This reality, coupled with PwC's finding that 79% of CEOs view skills shortages as a growth impediment, signals that traditional approaches to workforce development are no longer sufficient in today's rapidly evolving landscape.
The transition from "one life, one career" to "portfolio careers" demands a fundamental reimagining of professional development. Recent EY research indicates that only 32% of employers possess the strategic capabilities to build what they term a "Talent Advantage," highlighting a critical gap between necessity and readiness.

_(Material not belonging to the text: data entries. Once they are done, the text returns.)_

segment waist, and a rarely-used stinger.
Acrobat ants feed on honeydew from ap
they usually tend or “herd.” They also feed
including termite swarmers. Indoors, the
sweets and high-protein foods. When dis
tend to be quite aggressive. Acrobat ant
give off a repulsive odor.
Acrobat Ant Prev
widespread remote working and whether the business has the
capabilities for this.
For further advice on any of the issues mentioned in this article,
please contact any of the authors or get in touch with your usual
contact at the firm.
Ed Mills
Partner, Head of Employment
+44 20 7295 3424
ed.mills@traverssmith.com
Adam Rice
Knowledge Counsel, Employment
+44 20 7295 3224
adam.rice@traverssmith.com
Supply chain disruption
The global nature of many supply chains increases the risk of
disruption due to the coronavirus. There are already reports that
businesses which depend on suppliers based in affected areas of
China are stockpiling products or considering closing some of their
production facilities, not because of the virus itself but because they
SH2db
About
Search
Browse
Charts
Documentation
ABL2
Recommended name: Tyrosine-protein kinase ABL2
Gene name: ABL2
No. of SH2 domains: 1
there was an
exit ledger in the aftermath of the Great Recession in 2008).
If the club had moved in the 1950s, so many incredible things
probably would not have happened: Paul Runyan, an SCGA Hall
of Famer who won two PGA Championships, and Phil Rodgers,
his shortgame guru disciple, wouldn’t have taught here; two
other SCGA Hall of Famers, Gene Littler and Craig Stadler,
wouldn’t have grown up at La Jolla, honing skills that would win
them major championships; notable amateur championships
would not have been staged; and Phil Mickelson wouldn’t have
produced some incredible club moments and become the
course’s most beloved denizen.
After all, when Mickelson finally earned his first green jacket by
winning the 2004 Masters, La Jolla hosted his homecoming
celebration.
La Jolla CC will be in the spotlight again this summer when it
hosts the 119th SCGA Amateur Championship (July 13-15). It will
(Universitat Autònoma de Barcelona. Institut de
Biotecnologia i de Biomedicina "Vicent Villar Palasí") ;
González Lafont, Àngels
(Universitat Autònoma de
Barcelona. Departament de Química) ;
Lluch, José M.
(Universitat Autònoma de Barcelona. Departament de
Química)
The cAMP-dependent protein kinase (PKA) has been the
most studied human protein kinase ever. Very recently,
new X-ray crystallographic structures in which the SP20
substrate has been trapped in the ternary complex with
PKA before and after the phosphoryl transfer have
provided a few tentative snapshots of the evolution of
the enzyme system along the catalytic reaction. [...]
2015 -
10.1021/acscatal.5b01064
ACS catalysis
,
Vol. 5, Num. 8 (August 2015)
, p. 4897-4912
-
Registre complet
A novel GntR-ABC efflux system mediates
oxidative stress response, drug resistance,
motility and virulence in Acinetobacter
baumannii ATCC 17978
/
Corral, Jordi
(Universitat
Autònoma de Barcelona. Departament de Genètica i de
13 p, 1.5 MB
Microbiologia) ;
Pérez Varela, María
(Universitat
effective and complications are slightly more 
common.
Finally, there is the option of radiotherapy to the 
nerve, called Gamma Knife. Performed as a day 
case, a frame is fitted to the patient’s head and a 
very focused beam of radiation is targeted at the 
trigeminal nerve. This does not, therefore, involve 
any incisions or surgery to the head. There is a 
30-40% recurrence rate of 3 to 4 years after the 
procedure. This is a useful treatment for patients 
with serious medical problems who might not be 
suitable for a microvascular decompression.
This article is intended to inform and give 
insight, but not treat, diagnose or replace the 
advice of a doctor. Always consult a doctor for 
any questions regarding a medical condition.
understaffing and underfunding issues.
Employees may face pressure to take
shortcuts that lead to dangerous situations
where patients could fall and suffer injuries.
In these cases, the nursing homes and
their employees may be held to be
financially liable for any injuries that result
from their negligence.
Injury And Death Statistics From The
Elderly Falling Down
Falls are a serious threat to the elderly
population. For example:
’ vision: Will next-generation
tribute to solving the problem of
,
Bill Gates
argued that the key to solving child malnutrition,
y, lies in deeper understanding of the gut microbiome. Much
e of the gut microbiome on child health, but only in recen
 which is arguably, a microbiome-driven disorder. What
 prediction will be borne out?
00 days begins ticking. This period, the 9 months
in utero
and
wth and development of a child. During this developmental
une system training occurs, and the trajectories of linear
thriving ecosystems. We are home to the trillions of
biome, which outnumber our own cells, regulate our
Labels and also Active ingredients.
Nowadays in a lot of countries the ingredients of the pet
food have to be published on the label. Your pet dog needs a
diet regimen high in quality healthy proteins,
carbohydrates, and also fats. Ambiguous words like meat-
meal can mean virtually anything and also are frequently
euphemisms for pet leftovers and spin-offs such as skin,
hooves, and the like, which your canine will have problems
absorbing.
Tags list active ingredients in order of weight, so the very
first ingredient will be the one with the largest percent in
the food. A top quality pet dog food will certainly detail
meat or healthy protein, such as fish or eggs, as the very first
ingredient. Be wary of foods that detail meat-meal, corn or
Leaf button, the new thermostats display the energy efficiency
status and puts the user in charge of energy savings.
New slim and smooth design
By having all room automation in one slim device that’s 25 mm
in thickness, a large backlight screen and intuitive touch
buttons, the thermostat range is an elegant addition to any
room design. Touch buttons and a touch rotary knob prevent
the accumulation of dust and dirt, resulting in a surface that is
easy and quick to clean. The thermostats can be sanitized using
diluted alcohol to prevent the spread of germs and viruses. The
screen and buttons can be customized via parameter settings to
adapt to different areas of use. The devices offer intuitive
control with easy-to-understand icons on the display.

Organizations must shift from viewing learning as a periodic event, to treating it as a continuous process integrated into daily operations.
“You lose your curiosity, and you are on your way out…this approach reflects a broader truth about organizational survival in today's business environment.”
— Bank of America CEO Brian Moynihan’s moto on learning agility as a driver sustained leadership success.
Research on learning agility reveals four crucial elements: purpose-linked learning, creating learning-rich environments, meta-learning practices, and team-based learning approaches. This framework offers organizations a roadmap for developing the adaptive capabilities needed to navigate uncertain times where standard operating procedures may no longer apply. The data suggests that companies that successfully implement these elements see improved productivity and business outcomes, even in challenging economic conditions.
As we advance into an era where 38% of employees anticipate changing jobs within the year, organizations that prioritize learning agility and continuous skill development will likely emerge as winners in the talent marketplace. The evidence suggests that success will increasingly favor those organizations that can create environments where continuous learning is not just encouraged but embedded in their cultural DNA, supported by flexible work arrangements and personalized development pathways that acknowledge the evolving nature of work itself.
How can companies and employees be desperate at the same time?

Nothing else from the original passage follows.